Search code examples
rdictionarygroup

How to do a test to all sequential pairs of columns by groups in R


I am trying to apply wilcoxon test to all sequential pairs of columns of df. I have no problem doing it using col<-seq(2,ncol(df),by=2).

But I don't know how to do it by group, in this case by skul.

library(tidyverse)

df <- tibble(skul = c(rep('a',15), rep('b', 16)),
             x1i = sample(1:10, 31, replace = TRUE),
             x1f = sample(1:10, 31, replace = TRUE),
             x2i = sample(1:10, 31, replace = TRUE),
             x2f = sample(1:10, 31, replace = TRUE))

col<-seq(2,ncol(df),by=2)

# I have to select out the column "skul"

map2(df[,col], df[,c(-col, -1)], wilcox.test)
#> Warning in wilcox.test.default(.x[[i]], .y[[i]], ...): cannot compute exact p-
#> value with ties

#> Warning in wilcox.test.default(.x[[i]], .y[[i]], ...): cannot compute exact p-
#> value with ties
#> $x1i
#> 
#>  Wilcoxon rank sum test with continuity correction
#> 
#> data:  .x[[i]] and .y[[i]]
#> W = 486, p-value = 0.9435
#> alternative hypothesis: true location shift is not equal to 0
#> 
#> 
#> $x2i
#> 
#>  Wilcoxon rank sum test with continuity correction
#> 
#> data:  .x[[i]] and .y[[i]]
#> W = 401, p-value = 0.2613
#> alternative hypothesis: true location shift is not equal to 0

Created on 2022-04-13 by the reprex package (v2.0.1)


Solution

  • Is this what you're looking for:

    df <- dplyr::tibble(skul = c(rep('a',15), rep('b', 16)),
                        x1i = sample(1:10, 31, replace = TRUE),
                        x1f = sample(1:10, 31, replace = TRUE),
                        x2i = sample(1:10, 31, replace = TRUE),
                        x2f = sample(1:10, 31, replace = TRUE))
    
    
    stems <- unique(gsub("[if]", "", names(df)[-1]))
    out <- by(df, list(df$skul), function(data){
      lapply(stems, function(x){
        inds <- grep(x, names(df))
        n <- names(df)[inds]
        cmd <- paste0("wilcox.test(data$", n[1], ", data$", n[2], ")")
        eval(parse(text=cmd))
      })})

Material provided:
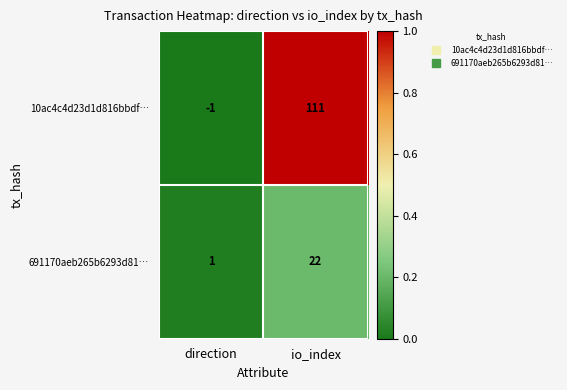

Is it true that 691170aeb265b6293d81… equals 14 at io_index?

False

Brief 1:
In the R thread on Wilcoxon tests, what W value is reported for the x1i comparison?
Brief 2:
Resume the R thread on Wilcoxon tests right after its final line of code.

Result 1:
W = 486

Result 2:
    #> Warning in wilcox.test.default(data$x1i, data$x1f): cannot compute exact p-value
    #> with ties
    #> Warning in wilcox.test.default(data$x2i, data$x2f): cannot compute exact p-value
    #> with ties
    #> Warning in wilcox.test.default(data$x1i, data$x1f): cannot compute exact p-value
    #> with ties
    #> Warning in wilcox.test.default(data$x2i, data$x2f): cannot compute exact p-value
    #> with ties
    out
    #> : a
    #> [[1]]
    #> 
    #>  Wilcoxon rank sum test with continuity correction
    #> 
    #> data:  data$x1i and data$x1f
    #> W = 110, p-value = 0.9334
    #> alternative hypothesis: true location shift is not equal to 0
    #> 
    #> 
    #> [[2]]
    #> 
    #>  Wilcoxon rank sum test with continuity correction
    #> 
    #> data:  data$x2i and data$x2f
    #> W = 75.5, p-value = 0.1266
    #> alternative hypothesis: true location shift is not equal to 0
    #> 
    #> 
    #> ------------------------------------------------------------ 
    #> : b
    #> [[1]]
    #> 
    #>  Wilcoxon rank sum test with continuity correction
    #> 
    #> data:  data$x1i and data$x1f
    #> W = 113.5, p-value = 0.5952
    #> alternative hypothesis: true location shift is not equal to 0
    #> 
    #> 
    #> [[2]]
    #> 
    #>  Wilcoxon rank sum test with continuity correction
    #> 
    #> data:  data$x2i and data$x2f
    #> W = 152, p-value = 0.3719
    #> alternative hypothesis: true location shift is not equal to 0
    

    Created on 2022-04-13 by the reprex package (v2.0.1)